1En Dina, de dochter van Lea, die zij Jakob gebaard had, ging uit, om de dochteren van dat land te bezien.
2Sichem nu, de zoon van Hemor den Heviet, den landvorst, zag haar, en hij nam ze, en lag bij haar, en verkrachtte ze.
3En zijn ziel kleefde aan Dina, Jakobs dochter; en hij had de jonge dochter lief, en sprak naar het hart van de jonge dochter.
4Sichem sprak ook tot zijn vader Hemor, zeggende: Neem mij deze dochter tot een vrouw.
5Toen Jakob hoorde, dat hij zijn dochter Dina verontreinigd had, zo waren zijn zonen met het vee in het veld; en Jakob zweeg, totdat zij kwamen.
6En Hemor, de vader van Sichem, ging uit tot Jakob, om met hem te spreken.
7En de zonen van Jakob kwamen van het veld, als zij dit hoorden; en het smartte deze mannen, en zij ontstaken zeer, omdat hij dwaasheid in Israel gedaan had, Jakobs dochter beslapende, hetwelk alzo niet zoude gedaan worden.
8Toen sprak Hemor met hen, zeggende: Mijns zoons Sichems ziel is verliefd op ulieder dochter; geeft hem haar toch tot een vrouw.
9En verzwagert u met ons; geeft ons uw dochteren; en neemt voor u onze dochteren;
10En woont met ons; en het land zal voor uw aangezicht zijn; woont, en handelt daarin, en stelt u tot bezitters daarin.
11En Sichem zeide tot haar vader, en tot haar broederen: Laat mij genade vinden in uw ogen; en wat gij tot mij zeggen zult, zal ik geven.
12Vergroot zeer over mij den bruidschat en het geschenk; en ik zal geven, gelijk als gij tot mij zult zeggen; geef mij slechts de jonge dochter tot een vrouw.
13Toen antwoordden Jakobs zonen aan Sichem en Hemor, zijn vader, bedriegelijk, en spraken (overmits dat hij Dina, hun zuster, verontreinigd had);
14En zij zeiden tot hen: Wij zullen deze zaak niet kunnen doen, dat wij onze zuster aan een man geven zouden, die de voorhuid heeft; want dat ware ons een schande.
15Doch hierin zullen wij u ter wille zijn, zo gij wordt gelijk als wij, dat onder u besneden worde al wat mannelijk is.
16Dan zullen wij u onze dochteren geven, en uw dochteren zullen wij ons nemen, en wij zullen met u wonen, en wij zullen tot een volk zijn.
17Maar zo gij naar ons niet zult horen, om besneden te worden, zo zullen wij onze dochteren nemen, en wegtrekken.
18En hun woorden waren goed in de ogen van Hemor, en in de ogen van Sichem, Hemors zoon.
19En de jongeling vertoogde niet, deze zaak te doen; want hij had lust in Jakobs dochter; en hij was geeerd boven al zijns vaders huis.
20Zo kwam Hemor en Sichem, zijn zoon, tot hunner stadspoort; en zij spraken tot de mannen hunner stad, zeggende:
21Deze mannen zijn vreedzaam met ons; daarom laat hen in dit land wonen, en daarin handelen, en het land (ziet het is wijd van begrip) voor hun aangezicht zijn; wij zullen ons hun dochteren tot vrouwen nemen, en wij zullen onze dochteren aan hen geven.
22Doch hierin zullen deze mannen ons ter wille zijn, dat zij met ons wonen, om tot een volk te zijn; als al wat mannelijk is onder ons besneden wordt, gelijk als zij besneden zijn.
23Hun vee, en hun bezitting, en al hun beesten, zullen die niet onze zijn?

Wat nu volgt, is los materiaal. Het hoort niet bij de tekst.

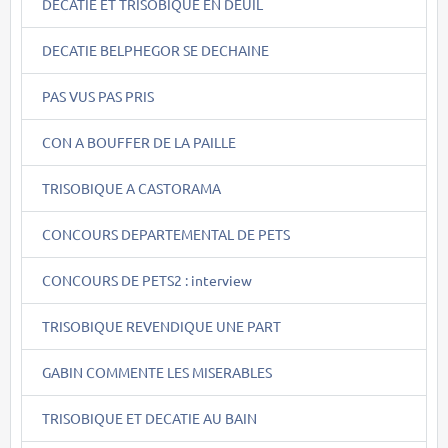
DECATIE ET TRISOBIQUE EN DEUIL
DECATIE BELPHEGOR SE DECHAINE
PAS VUS PAS PRIS
CON A BOUFFER DE LA PAILLE
TRISOBIQUE A CASTORAMA
CONCOURS DEPARTEMENTAL DE PETS
CONCOURS DE PETS2 : interview
TRISOBIQUE REVENDIQUE UNE PART
GABIN COMMENTE LES MISERABLES
TRISOBIQUE ET DECATIE AU BAIN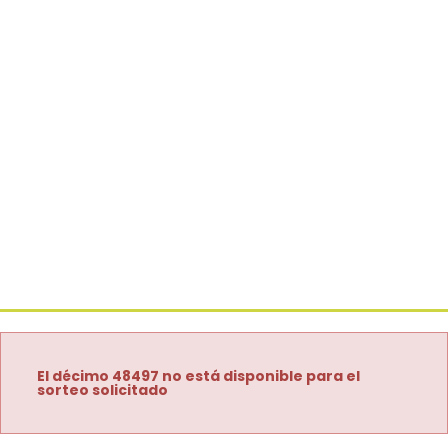
El décimo 48497 no está disponible para el
sorteo solicitado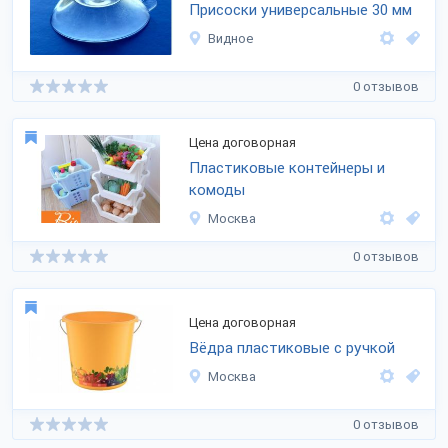
Присоски универсальные 30 мм
Видное
0 отзывов
Цена договорная
Пластиковые контейнеры и
комоды
Москва
0 отзывов
Цена договорная
Вёдра пластиковые с ручкой
Москва
0 отзывов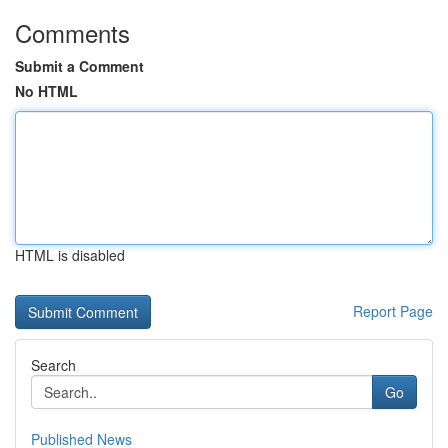
Comments
Submit a Comment
No HTML
HTML is disabled
Report Page
Search
Go
Published News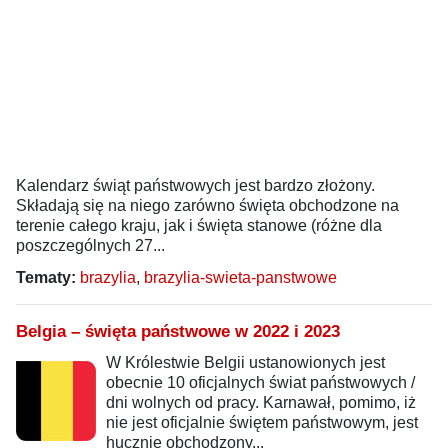
Kalendarz świąt państwowych jest bardzo złożony.
Składają się na niego zarówno święta obchodzone na
terenie całego kraju, jak i święta stanowe (różne dla
poszczególnych 27...
Tematy:
brazylia
,
brazylia-swieta-panstwowe
Belgia – święta państwowe w 2022 i 2023
W Królestwie Belgii ustanowionych jest
obecnie 10 oficjalnych świat państwowych /
dni wolnych od pracy. Karnawał, pomimo, iż
nie jest oficjalnie świętem państwowym, jest
hucznie obchodzony...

Alleen laat ons hun te wille zijn, en zij zullen met ons wonen.
24En zij hoorden naar Hemor, en naar Sichem, zijn zoon, allen, die ter zijner stadspoort uitgingen; en zij werden besneden, al wat mannelijk was, allen, die ter zijner stadspoort uitgingen.
25En het geschiedde ten derden dage, toen zij in de smart waren, zo namen de twee zonen van Jakob, Simeon en Levi, broeders van Dina, een iegelijk zijn zwaard, en kwamen stoutelijk in de stad, en doodden al wat mannelijk was.
26Zij sloegen ook Hemor, en zijn zoon Sichem, dood met de scherpte des zwaards; en zij namen Dina uit Sichems huis, en gingen van daar.
27De zonen van Jakob kwamen over de verslagenen, en plunderden de stad, omdat zij hun zuster verontreinigd hadden.
28Hun schapen, en hun runderen, en hun ezelen, en hetgeen dat in de stad, en hetgeen dat in het veld was, namen zij.
29En al hun vermogen, en al hun kleine kinderen, en hun vrouwen, voerden zij gevankelijk weg, en plunderden denzelven, en al wat binnenshuis was.
30Toen zeide Jakob tot Simeon en tot Levi: Gij hebt mij beroerd, mits mij stinkende te maken onder de inwoners dezes lands, onder de Kanaanieten, en onder de Ferezieten; en ik ben weinig volks in getal; zo zij zich tegen mij verzamelen, zo zullen zij mij slaan, en ik zal verdelgd worden, ik en mijn huis.
31En zij zeiden: Zou hij dan met onze zuster als met een hoer doen?